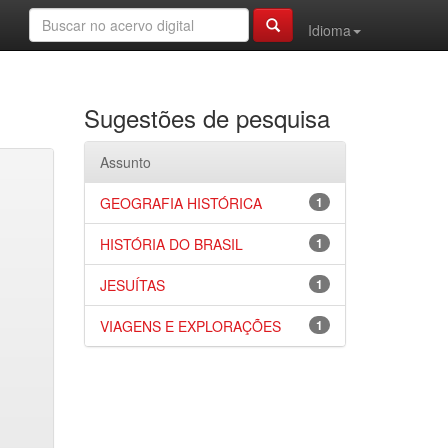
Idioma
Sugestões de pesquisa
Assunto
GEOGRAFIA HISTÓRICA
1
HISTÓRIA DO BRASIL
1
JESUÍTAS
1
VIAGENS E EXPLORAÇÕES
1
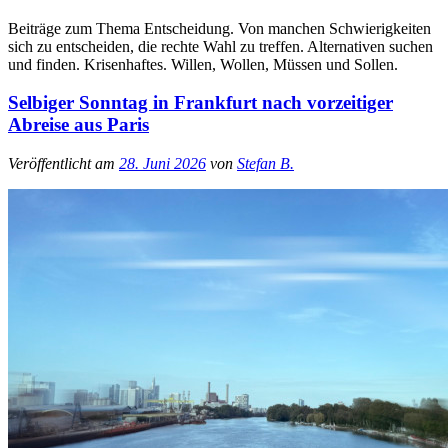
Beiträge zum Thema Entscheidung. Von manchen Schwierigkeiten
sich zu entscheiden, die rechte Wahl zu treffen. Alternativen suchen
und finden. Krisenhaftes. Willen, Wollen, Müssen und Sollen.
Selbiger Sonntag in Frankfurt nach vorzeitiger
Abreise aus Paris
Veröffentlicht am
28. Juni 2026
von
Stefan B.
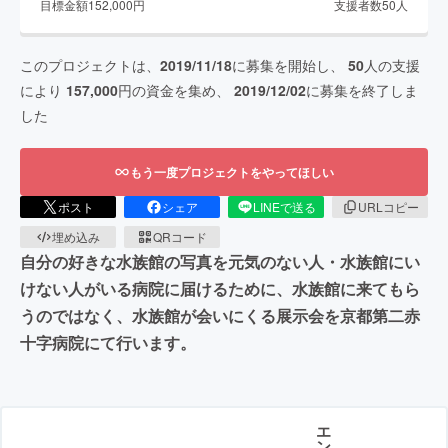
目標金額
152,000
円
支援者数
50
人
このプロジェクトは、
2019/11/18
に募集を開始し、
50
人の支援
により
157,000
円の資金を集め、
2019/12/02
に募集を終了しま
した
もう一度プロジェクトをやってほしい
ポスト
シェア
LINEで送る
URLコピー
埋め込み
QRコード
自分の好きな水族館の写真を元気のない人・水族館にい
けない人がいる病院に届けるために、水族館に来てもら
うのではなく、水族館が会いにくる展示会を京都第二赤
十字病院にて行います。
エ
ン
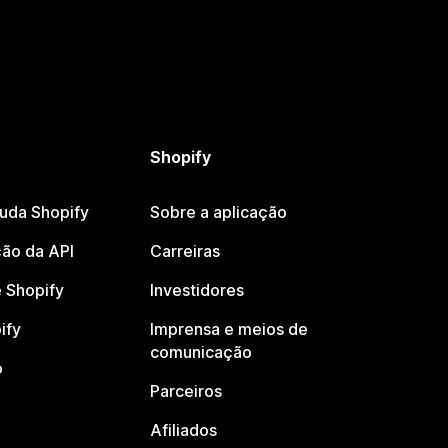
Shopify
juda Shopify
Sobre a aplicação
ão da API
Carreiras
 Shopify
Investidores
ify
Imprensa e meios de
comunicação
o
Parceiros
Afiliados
________________________
**Directions**
Your task is to retype the lines running from the one that contains "VIAGENS E EXPLORAÇÕES" through the end of the records, and nothing else. Pictures are not part of the copy.

**Written answer**
VIAGENS E EXPLORAÇÕES
1
Beiträge zum Thema Entscheidung. Von manchen Schwierigkeiten
sich zu entscheiden, die rechte Wahl zu treffen. Alternativen suchen
und finden. Krisenhaftes. Willen, Wollen, Müssen und Sollen.
Selbiger Sonntag in Frankfurt nach vorzeitiger
Abreise aus Paris
Veröffentlicht am
28. Juni 2026
von
Stefan B.
目標金額
152,000
円
支援者数
50
人
このプロジェクトは、
2019/11/18
に募集を開始し、
50
人の支援
により
157,000
円の資金を集め、
2019/12/02
に募集を終了しま
した
もう一度プロジェクトをやってほしい
ポスト
シェア
LINEで送る
URLコピー
埋め込み
QRコード
自分の好きな水族館の写真を元気のない人・水族館にい
けない人がいる病院に届けるために、水族館に来てもら
うのではなく、水族館が会いにくる展示会を京都第二赤
十字病院にて行います。
エ
ン
Shopify
juda Shopify
Sobre a aplicação
ão da API
Carreiras
 Shopify
Investidores
ify
Imprensa e meios de
comunicação
o
Parceiros
Afiliados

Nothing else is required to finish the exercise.